No Brasil... As pessoas pensam que se tornam professor quando o nome sai no Diário Oficial. Não é bem assim. Ora, isso é uma coisa contínua. Demora-se muito ou quase nunca se chega a ser um bom professor. Aqui existe uma sensação de propriedade, entende. Quando procuro um laboratório, quase sempre alguém me fala que aquele laboratório é de fulano de tal. Ele não tem a escritura daquele laboratório. O que fez foi ocupar espaço através do conhecimento e da capacidade de angariar recursos, o que totalmente elogiável, e instalar aquele laboratório. Mas ele não é dono do espaço, nem tem esse poder. Lógico, o uso precisa ser controlado. Mas da regulamentação do uso para a posse temos uma diferença enorme. Isso é apenas um exemplo pequeno diante de outros maiores. Faça um paralelo entre o ensino de ontem e o de hoje na universidade?

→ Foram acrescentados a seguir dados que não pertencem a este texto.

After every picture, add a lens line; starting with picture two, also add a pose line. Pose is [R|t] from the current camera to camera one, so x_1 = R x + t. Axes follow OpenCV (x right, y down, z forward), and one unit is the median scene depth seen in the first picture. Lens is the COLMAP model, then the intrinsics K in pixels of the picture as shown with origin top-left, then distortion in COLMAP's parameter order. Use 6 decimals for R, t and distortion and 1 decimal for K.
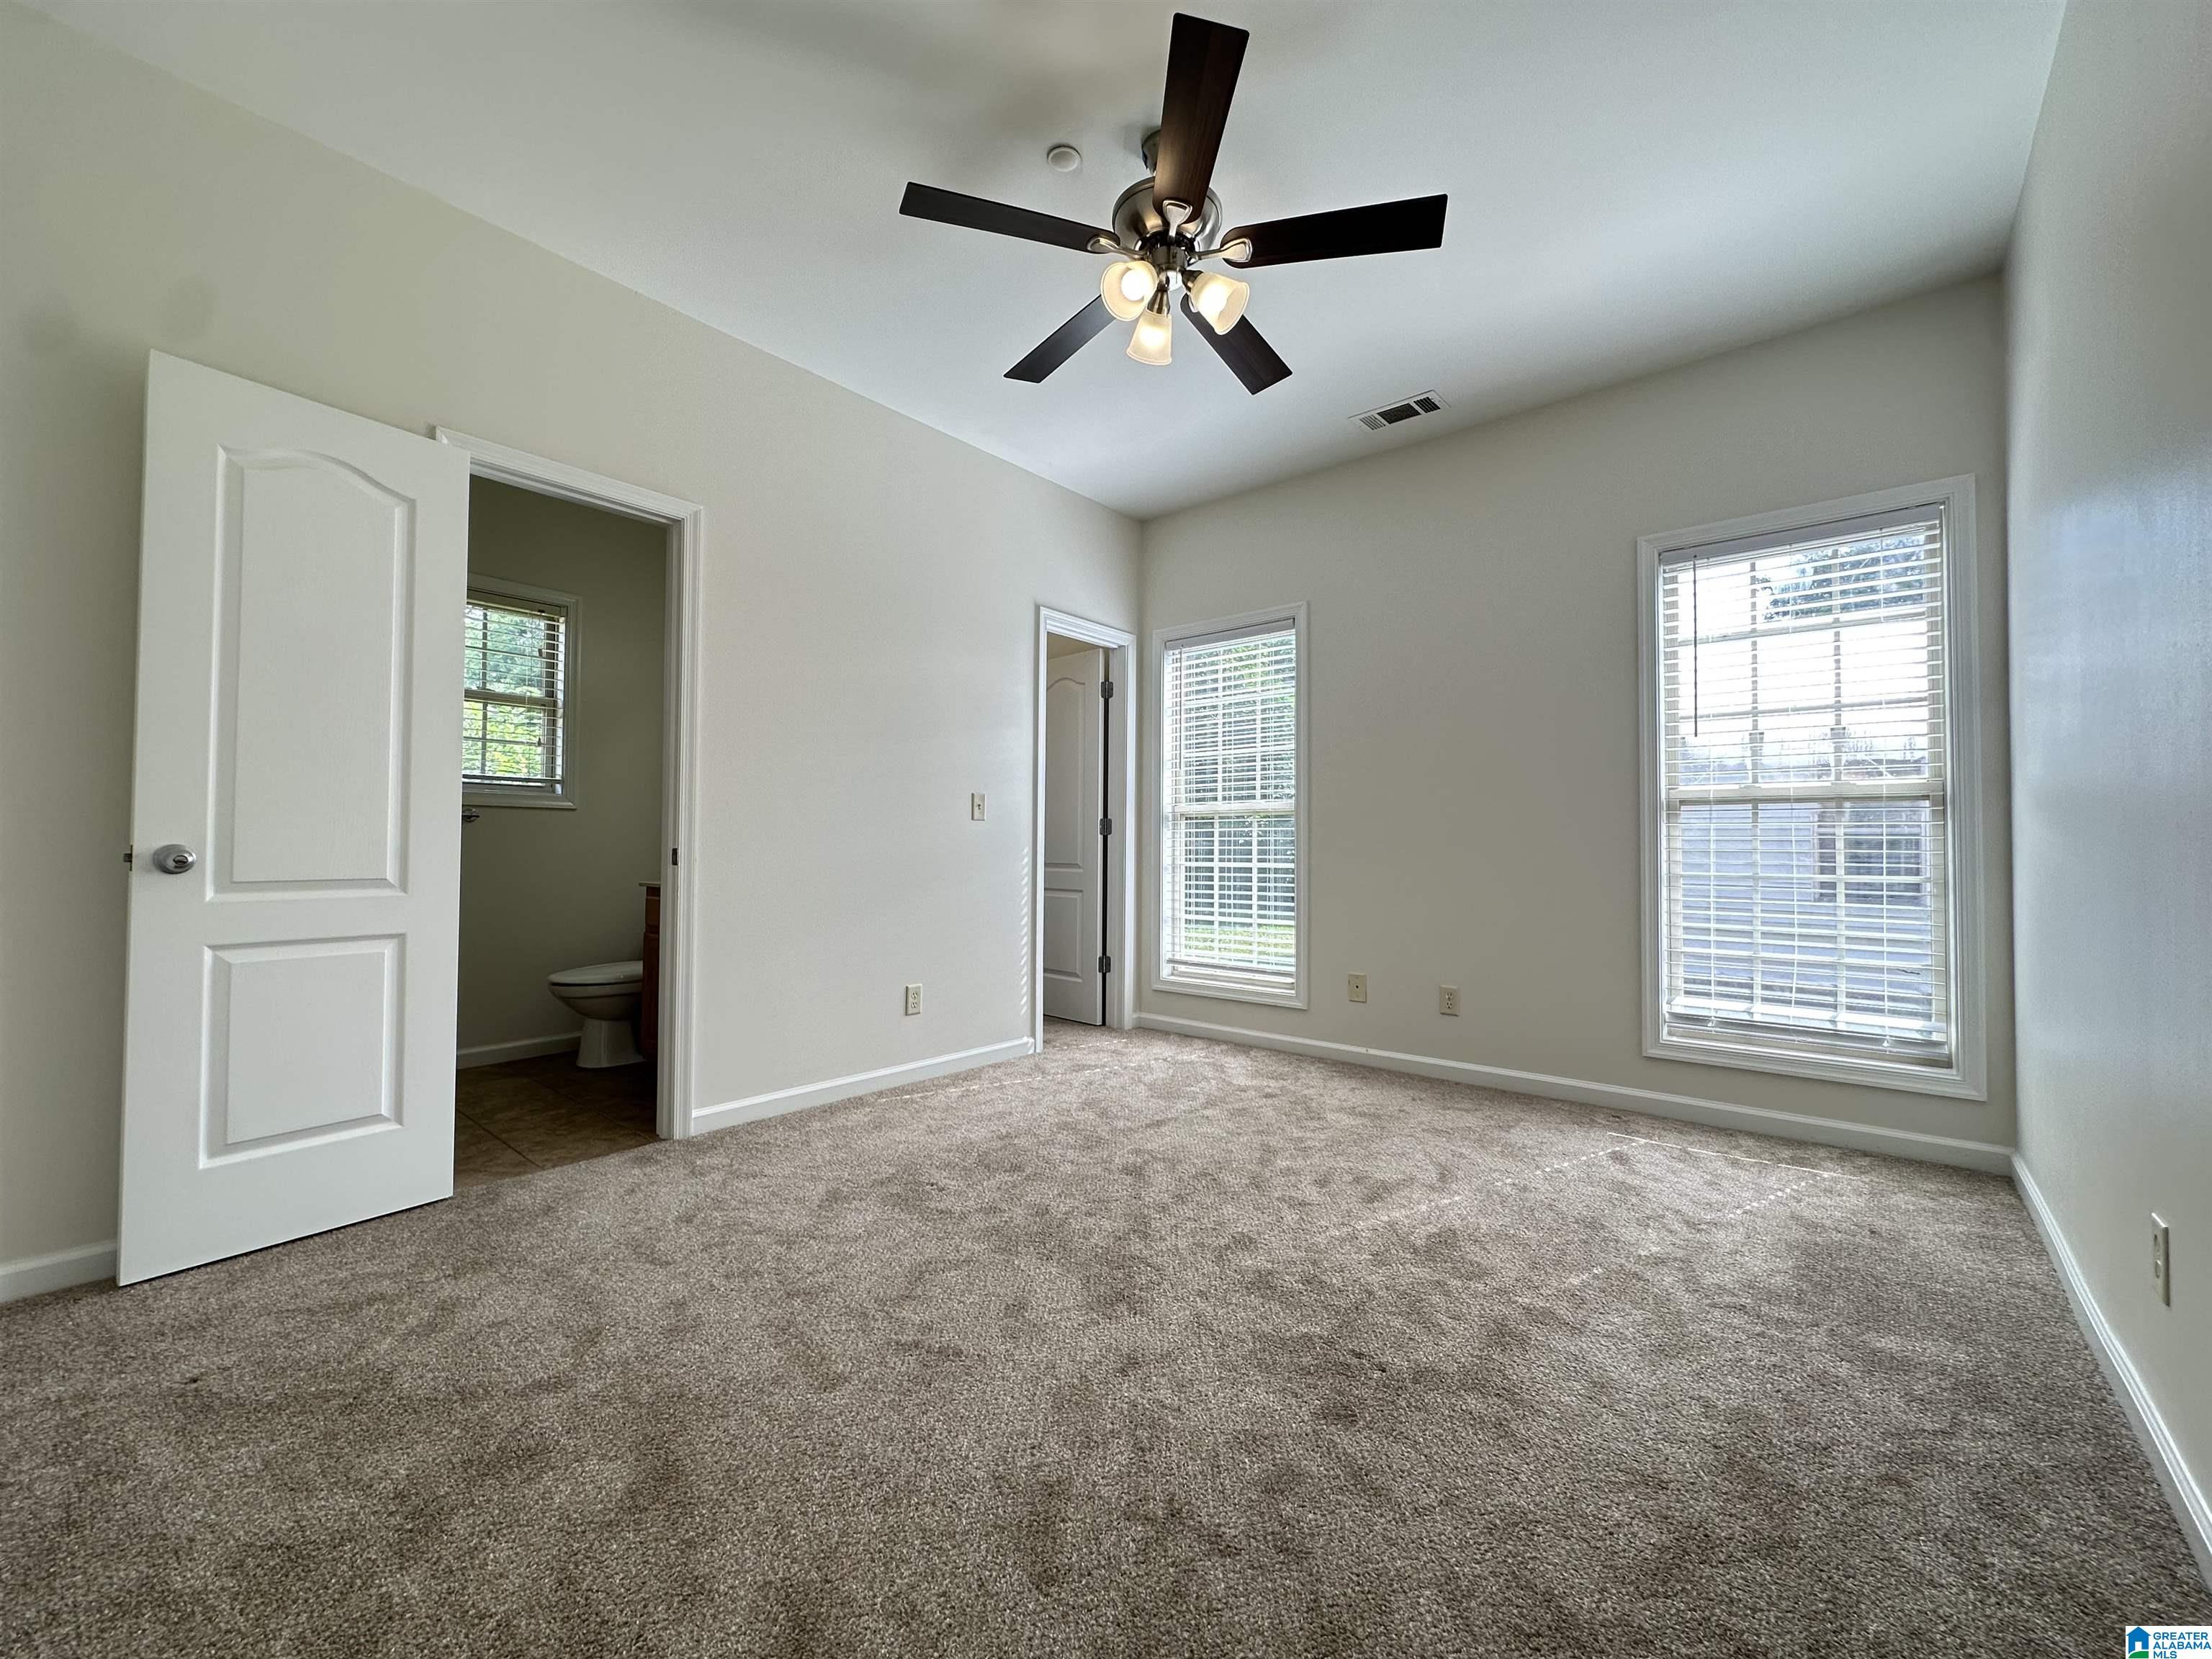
lens RADIAL K [[883.9, 0, 1100.3], [0, 883.9, 826.6], [0, 0, 1]] dist [-0.002742, 0.000098]
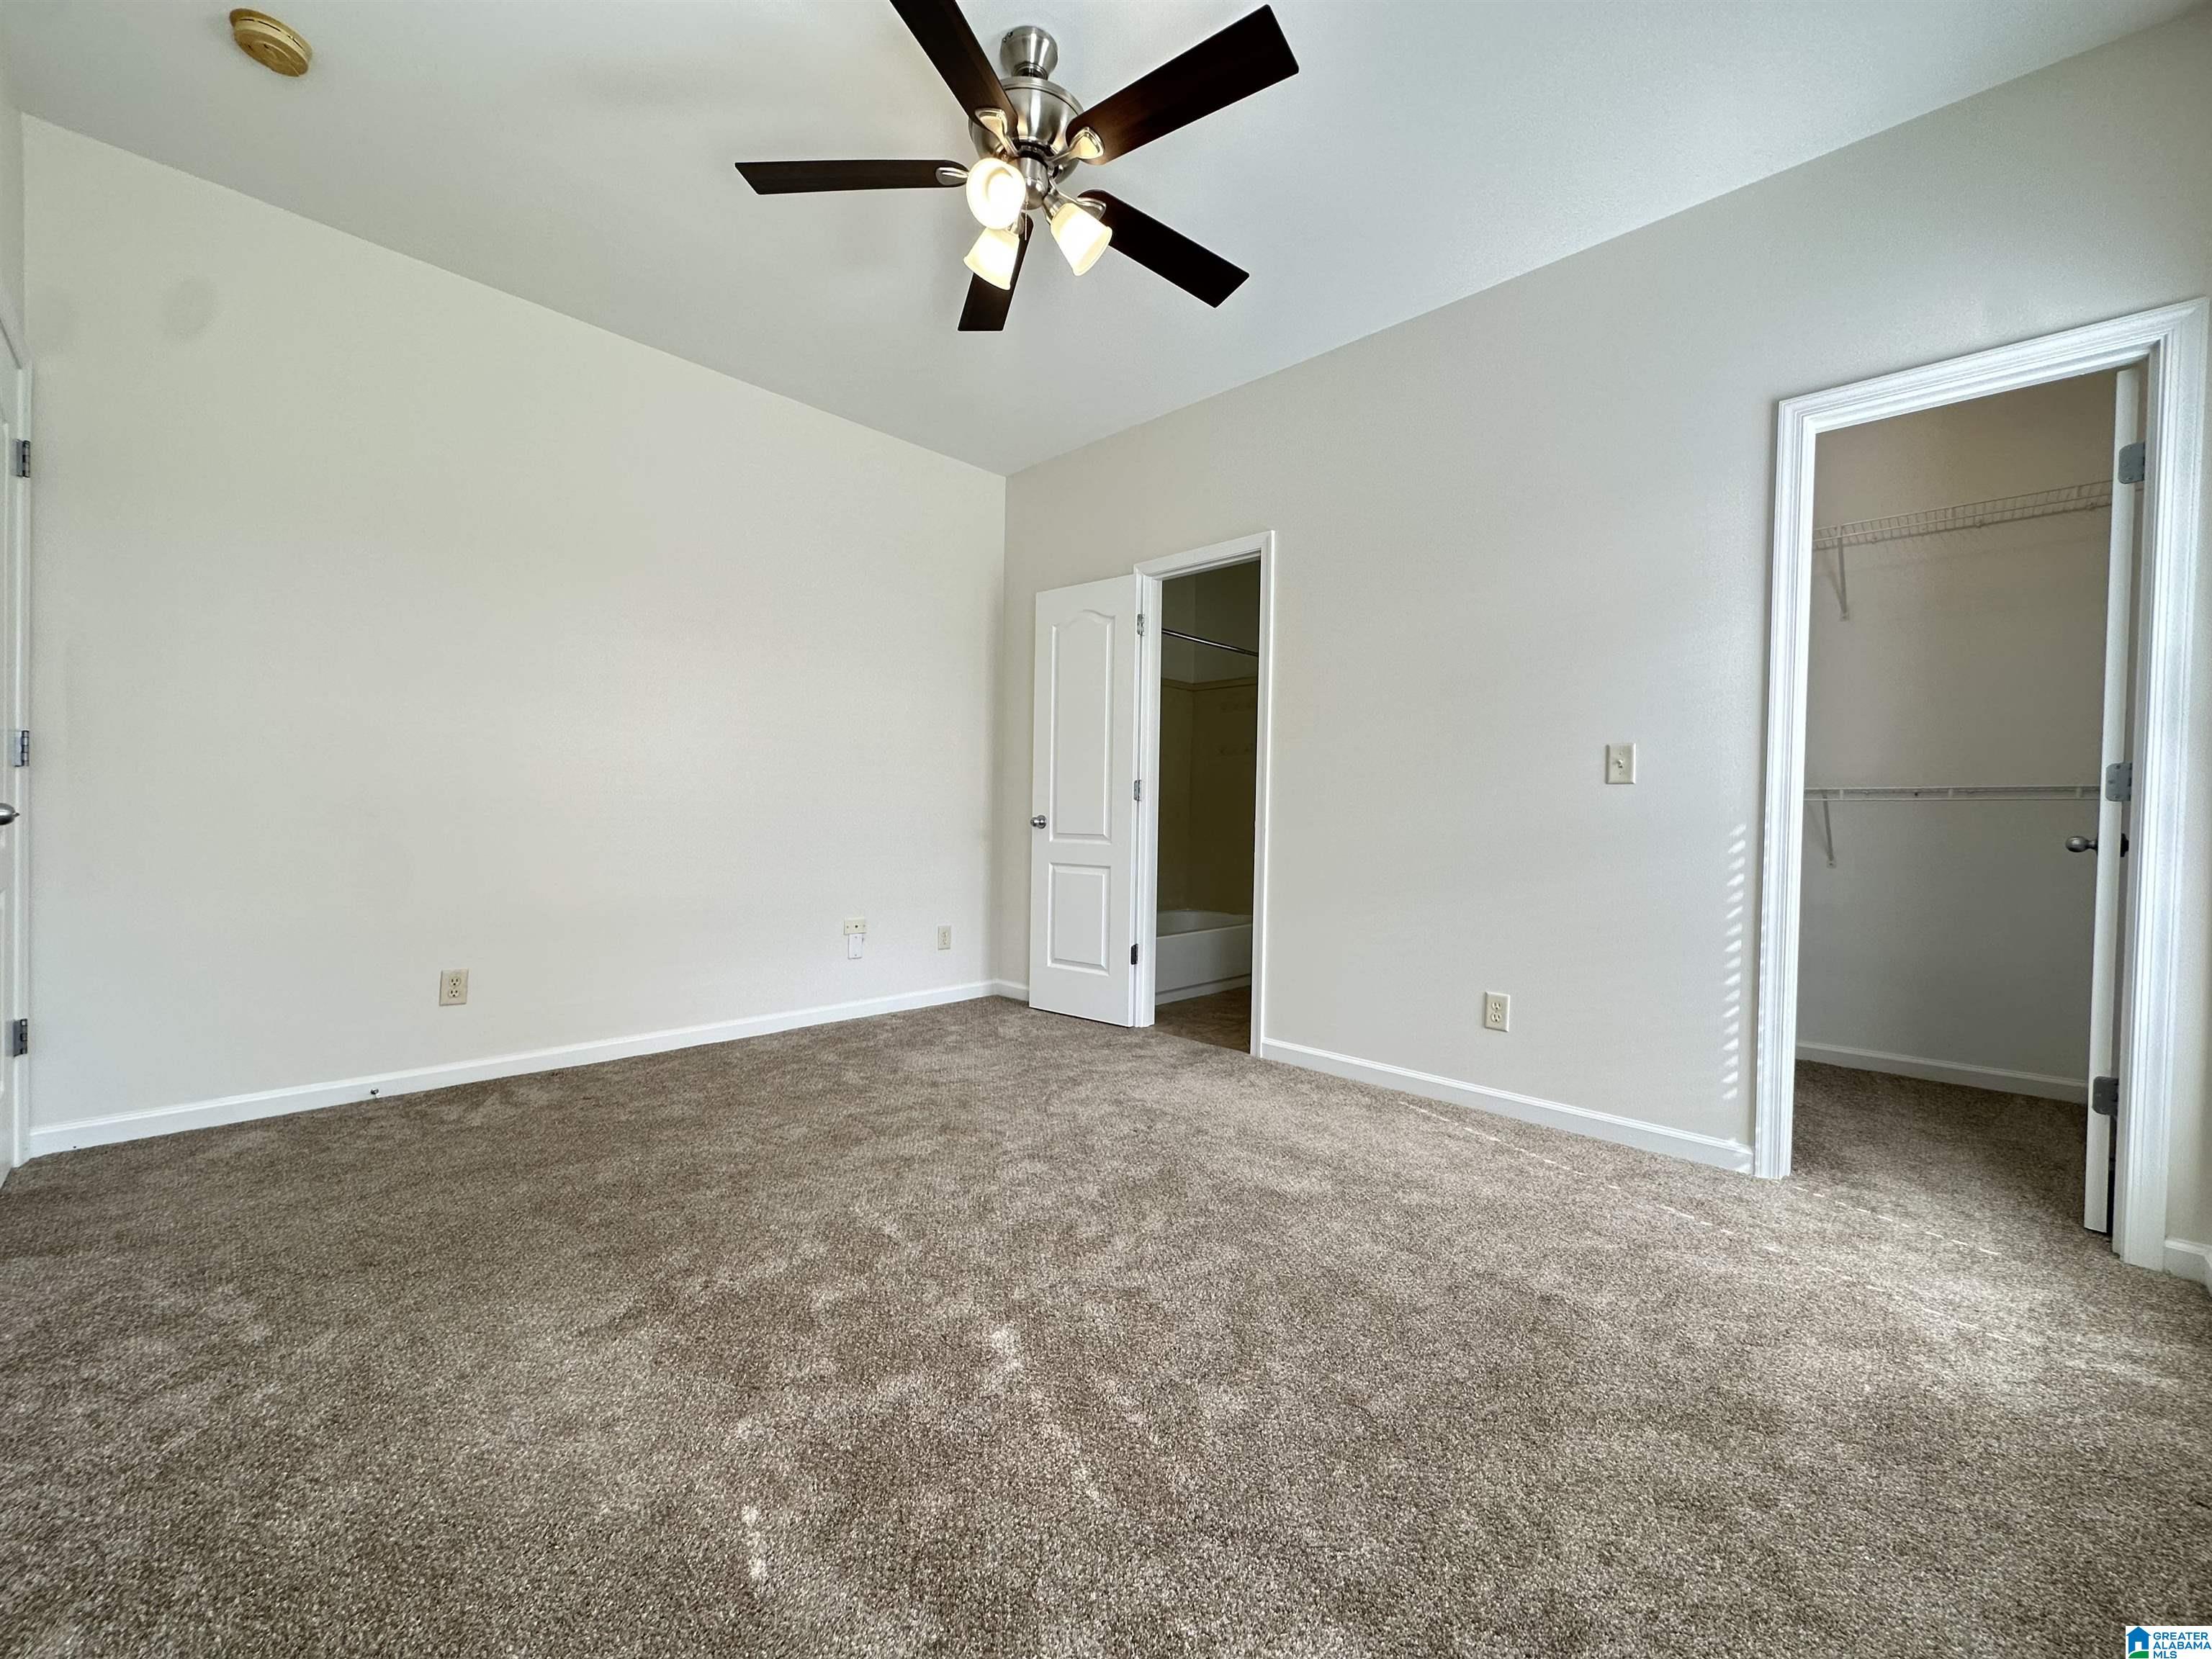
lens RADIAL K [[883.9, 0, 1100.3], [0, 883.9, 826.6], [0, 0, 1]] dist [-0.002742, 0.000098]
pose [[-0.055017, 0.007220, -0.998459, 0.792675], [0.007501, 0.999949, 0.006817, 0.024621], [0.998457, -0.007114, -0.055069, 0.889026]]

Até hoje me sinto muito bem dando aula. Comecei a dar aula muito cedo, desde o tempo da cartolina e do quadro negro. Depois, as famosas transparências feitas com pincel, lápis. Era uma coisa muito prazerosa. A comunicação hoje está muito mais fácil. As pessoas dizem que esse negócio de dar aula teórica, expositiva não tem mais sentido. Gente tem coisa que... Você se operaria com um médico que fez um curso de cirurgia via Google? O cara tem que estudar em peças anatômicas de cadáveres, ler muito, estudar muito e ouvir muitas explicações sobre anatomia e fisiologia, antes de operar. Ele tem que estudar cada peça, detalhadamente, ter explicações, orientação e discussão conduzida por professores competentes. O mesmo ocorre com outras áreas do conhecimento. É preciso sempre ponderar. Certas áreas têm o ensino mais tradicionalista por necessidade. Caso contrário, isso implicaria num atraso do ensino. Ninguém pode esquecer a tradição. Agora, tradição não é estagnação. A tradição serve de base para a inovação, para as ousadias tecnológicas, para as belezas e experiências humanas. Agora tem coisas que não se pode inventar novamente como a roda, por exemplo. A universidade que tem a capacidade da tradição associada à inovação alcançará o sucesso.
O que significa a UFCA para o senhor?
É um sonho que nunca tive na minha longa experiência. Participei de tudo, menos da criação de uma universidade. Eu sou professor visitante aqui, mas eu acompanhei e invejo os professores da UFCA. Eles estão tendo a oportunidade de realizar uma coisa que nunca fiz na minha vida acadêmica – a construção de uma universidade nova. Não sei se todos pensam como eu. Mas é uma oportunidade ímpar. Eu diria para os meus colegas – todos os servidores – professores e técnicos: vocês estão tendo a oportunidade que não é dada a todo o ser humano. Vocês estão construindo uma universidade. Pensem nisso.